# Machine Learning Stages Lab

### Intro and objectives


### In this lab you will learn:
1. An overview of how machine learning models work and how they are used


## 1. Business Understanding Stage


You work for a real estate company, you are tasked with the development of a ML-based model to predict real estate values.

Based on interviews with real estate agents you learn than house prices are based on characteristics such as size, number of rooms, location, age, etc.


## 2. Data Understanding Stage
### We conduct some basic Exploratory Data Analysis (EDA)

In [None]:
import pandas as pd
from sklearn.model_selection import train_test_split
from sklearn.tree import DecisionTreeRegressor
from sklearn.metrics import mean_absolute_error

In [None]:

import seaborn as sns
import matplotlib.pyplot as plt

In [None]:

# Load data

melbourne_data = pd.read_csv('https://raw.githubusercontent.com/thousandoaks/ML4DS301/main/data/melb_data.csv')
melbourne_data.head(4)

In [None]:
melbourne_data.head(4).T

In [None]:
melbourne_data.info()

In [None]:
melbourne_data.describe()

In [None]:
melbourne_data.groupby('Type').count()

In [None]:
melbourne_data.groupby('Regionname').count()

In [None]:
melbourne_data.columns

In [None]:
qualitative_features=['Rooms','Type','Bedroom2', 'Bathroom', 'Car','Regionname']

In [None]:
# prompt: supress warnings

import warnings
warnings.filterwarnings('ignore')


In [None]:
for feature in qualitative_features:

  # Create the boxplot without outliers
  sns.boxplot(x=feature, y='Price', data=melbourne_data, showfliers=False)
  plt.xticks(rotation=45)
  plt.show()


In [None]:
# prompt: seaborn scatterplot x-axis landsize y-axis price, log scale for both

plt.figure(figsize=(10, 6))
sns.scatterplot(x='Landsize', y='Price', data=melbourne_data)
plt.xscale('log')
plt.yscale('log')
plt.xlabel('Landsize (log scale)')
plt.ylabel('Price (log scale)')
plt.title('Landsize vs. Price (Log Scale)')
plt.show()


## 3. Model Training
### We need to select the features (factors) to be used to train the model
### We follow the Train-Test-Evaluation Method

You will use the scikit-learn library to create your models.

### 3.1. Data Split

In [None]:
 #Filter rows with missing price values
filtered_melbourne_data = melbourne_data.dropna(axis=0)

In [None]:
# Choose target and features
y = filtered_melbourne_data['Price']
melbourne_features = ['Rooms', 'Bathroom', 'Landsize', 'BuildingArea',
                        'YearBuilt', 'Lattitude', 'Longtitude']
X = filtered_melbourne_data[melbourne_features]

In [None]:
# split data into training and test data, for both features and target
# The split is based on a random number generator. Supplying a numeric value to
# the random_state argument guarantees we get the same split every time we
# run this script.
train_X, test_X, train_y, test_y = train_test_split(X, y, random_state = 0)

In [None]:
train_X

In [None]:
train_y

In [None]:
test_X

In [None]:
test_y

### 3.2. Model Fit
#### We fit our model using the training dataset ONLY




In [None]:
# Define model, in this case we choose a DecisionTreeRegressor()
melbourne_model = DecisionTreeRegressor()

In [None]:
# Fit model
melbourne_model.fit(train_X, train_y)

## 4. Model Evaluation
#### We evaluate the performance of our model using the test dataset ONLY

In [None]:
# get predicted prices on validation data
val_predictions = melbourne_model.predict(test_X)
print(mean_absolute_error(test_y, val_predictions))

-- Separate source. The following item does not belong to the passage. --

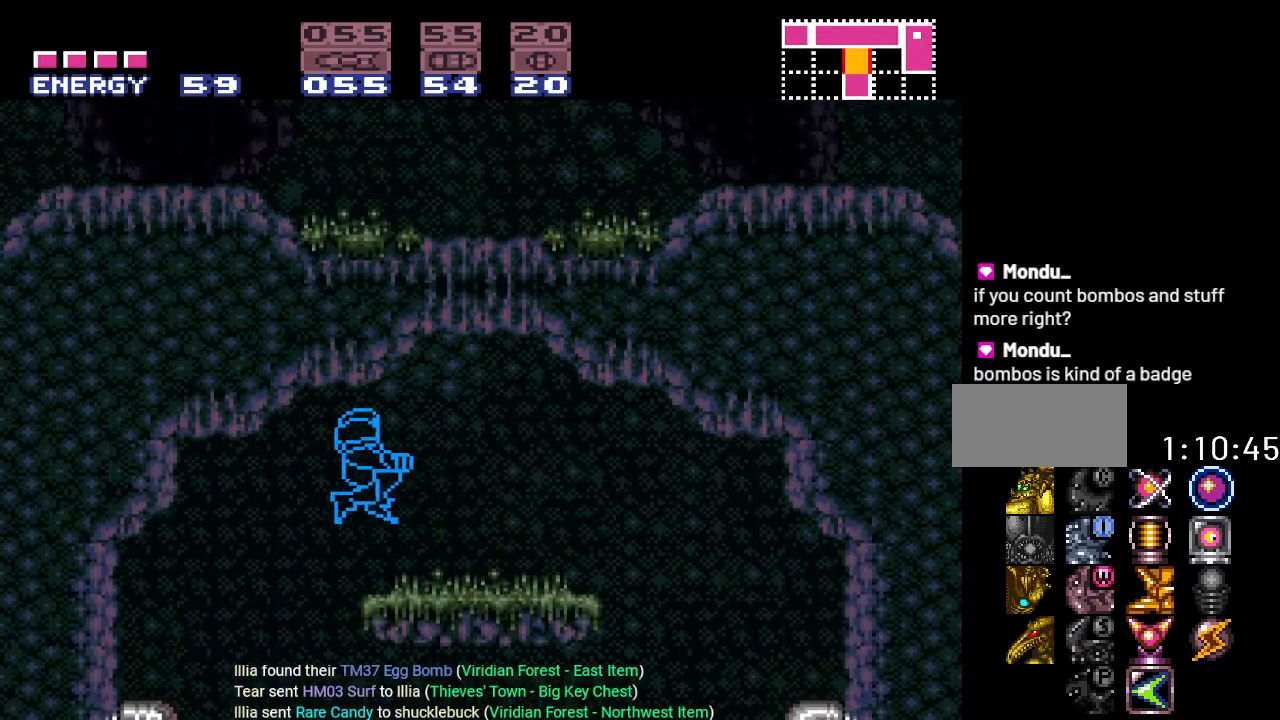
{"buttons": ["B", "DPAD_RIGHT"], "events": [[51, "Y", "up"], [201, "DPAD_RIGHT", "up"], [201, "DPAD_UP", "down"], [234, "A", "down"], [334, "DPAD_RIGHT", "down"], [351, "A", "up"], [351, "DPAD_UP", "up"], [484, "B", "down"]]}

The mean absolute error is larger than 260K US Dollars. The average home value in the validation data is 1.1 million dollars. So the error in new data is about a quarter of the average home value.

There are many ways to improve this model, such as experimenting to find better features or different model types.

## 5. Deployment
#### Once we are satisfied with the performance of our model we are ready to use it to predict house prices

Let's asume that we have three new houses

In [48]:
new_houses=X.sample(3)
new_houses

Unnamed: 0,Rooms,Bathroom,Landsize,BuildingArea,YearBuilt,Lattitude,Longtitude
3396,5,3.0,1006.0,411.0,1920.0,-37.7765,145.0427
10414,3,1.0,396.0,108.0,1955.0,-37.71665,145.11682
8249,2,1.0,0.0,59.0,1970.0,-37.8538,145.0088


In [49]:
print("Making predictions for houses:")
print("The predictions are")
melbourne_model.predict(new_houses)

Making predictions for houses:
The predictions are


array([2600000.,  806000.,  630000.])